Do not deprecate url.parse()
; otherwise do nothing
This is the most obvious actual solution, but from tickets like #12168, I don't see this as a good idea.
Add a non-standard TolerantURL
class
This could work if we trick the parser into believing we have a legitimate URL, except there are many conditionals in the URL parser algorithm that provide ad-hoc compatibility fixes with legacy implementations. We would have to make a set of opinionated assumptions about the nature of the URL, such as the URL's scheme.
In addition to parsing, the setters will have awkward semantics.
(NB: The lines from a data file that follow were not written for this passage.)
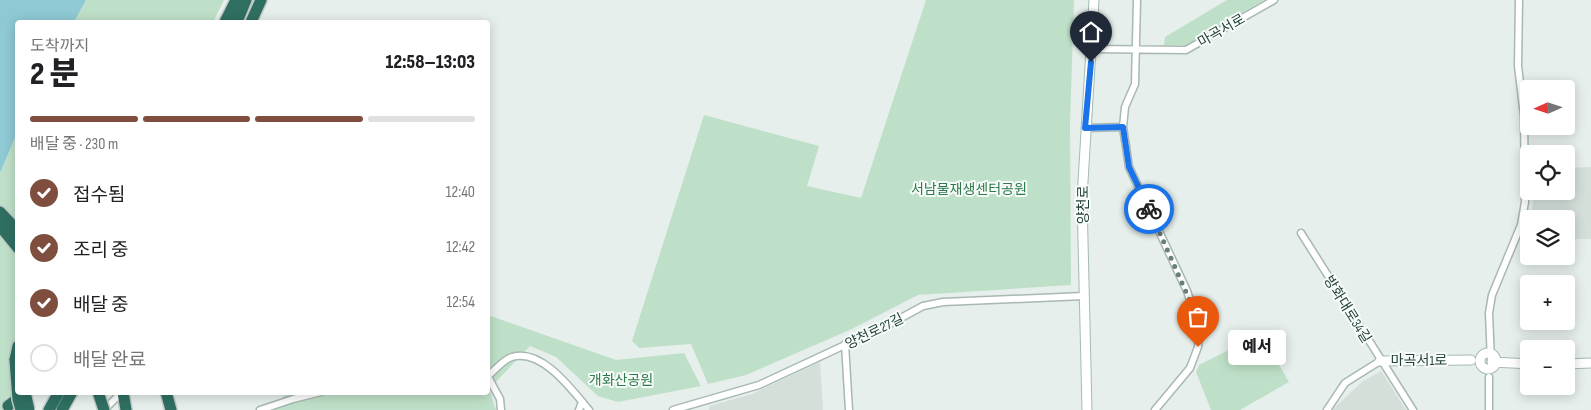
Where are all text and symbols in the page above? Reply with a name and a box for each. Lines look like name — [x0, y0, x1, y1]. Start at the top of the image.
street label: 마곡서로 — [1195, 10, 1248, 51]
pin — [1070, 11, 1112, 62]
icon: home — [1077, 18, 1105, 46]
text: 도착까지 — [30, 37, 89, 56]
text: 12:58–13:03 — [385, 51, 475, 74]
text: 2 분 — [30, 55, 79, 94]
north arrow — [1520, 80, 1575, 135]
map controls — [1520, 80, 1575, 395]
text: 배달 중 · 230 m — [30, 135, 118, 154]
button: locate — [1520, 145, 1575, 200]
icon: check — [30, 179, 58, 207]
park label: 서남물재생센터공원 — [911, 181, 1027, 198]
text: 12:40 — [446, 183, 475, 202]
text: 접수됨 — [73, 184, 125, 207]
courier — [1124, 184, 1174, 234]
street label: 양천로 — [1075, 186, 1092, 224]
icon: bike — [1135, 195, 1163, 223]
button: layers — [1520, 210, 1575, 265]
icon: check — [30, 234, 58, 262]
text: 12:42 — [446, 238, 475, 257]
text: 조리 중 — [73, 239, 128, 262]
street label: 방화대로34길 — [1320, 272, 1375, 346]
button: + — [1520, 275, 1575, 330]
icon: check — [30, 289, 58, 317]
text: 12:54 — [446, 293, 475, 312]
text: 배달 중 — [73, 294, 128, 317]
pin — [1177, 296, 1219, 347]
icon: bag — [1184, 303, 1212, 331]
street label: 양천로27길 — [842, 310, 906, 353]
callout: 예서 — [1228, 330, 1286, 364]
text: 예서 — [1242, 338, 1272, 357]
button: − — [1520, 340, 1575, 395]
text: 배달 완료 — [73, 349, 146, 372]
street label: 마곡서1로 — [1391, 352, 1447, 369]
park label: 개화산공원 — [589, 372, 653, 389]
Consider the following:
// Case 1
const relativeURL = new TolerantURL('#hash');
console.log(relativeURL.href);
// Prints #hash
relativeURL.protocol = 'http:';
console.log(relativeURL.href);
// Should this print http:#hash (what url.format() does)?
// http://#hash?
// Or make the setter a noop and therefore just #hash?
// Case 2
// Assuming we have decided to use http scheme semantics
// for TolerantURL if one is not supplied.
// The URL parser does not allow changing special-ness of
// scheme through the protocol setter.
const relativeURL = new TolerantURL('//username:password@host/');
relativeURL.protocol = 'abc';
console.log(relativeURL.href);
// Should this print abc://username:password@host/?
// Or //username:password@host/?
// Compare:
const absoluteURL = new URL('http://username:password@host/');
absoluteURL.protocol = 'abc';
console.log(absoluteURL.href);
// Prints http://username:password@host/